◆ INPUT RECORDS

☆ ☆ ☆ ☆ ☆ ☆ ☆

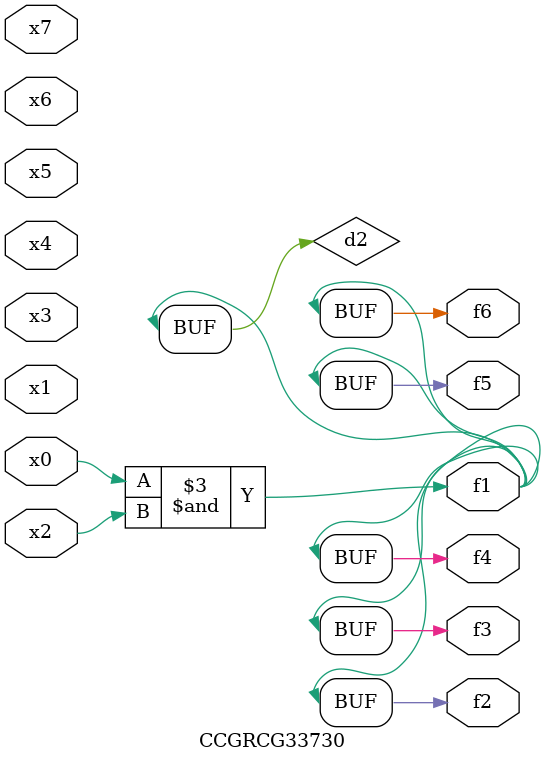
<source format=v>
module CCGRCG33730(
	input x0, x1, x2, x3, x4, x5, x6, x7,
	output f1, f2, f3, f4, f5, f6
);

	wire d1, d2;

	nor (d1, x3, x6);
	and (d2, x0, x2);
	assign f1 = d2;
	assign f2 = d2;
	assign f3 = d2;
	assign f4 = d2;
	assign f5 = d2;
	assign f6 = d2;
endmodule

</source>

☆ ☆ ☆ ☆ ☆ ☆ ☆

◆ WHAT TO PRODUCE
Write out, word for word, the line that contains "wire d1, d2;" and every line after it through the last line of the listing.

◆ ANSWER BOX
	wire d1, d2;

	nor (d1, x3, x6);
	and (d2, x0, x2);
	assign f1 = d2;
	assign f2 = d2;
	assign f3 = d2;
	assign f4 = d2;
	assign f5 = d2;
	assign f6 = d2;
endmodule

</source>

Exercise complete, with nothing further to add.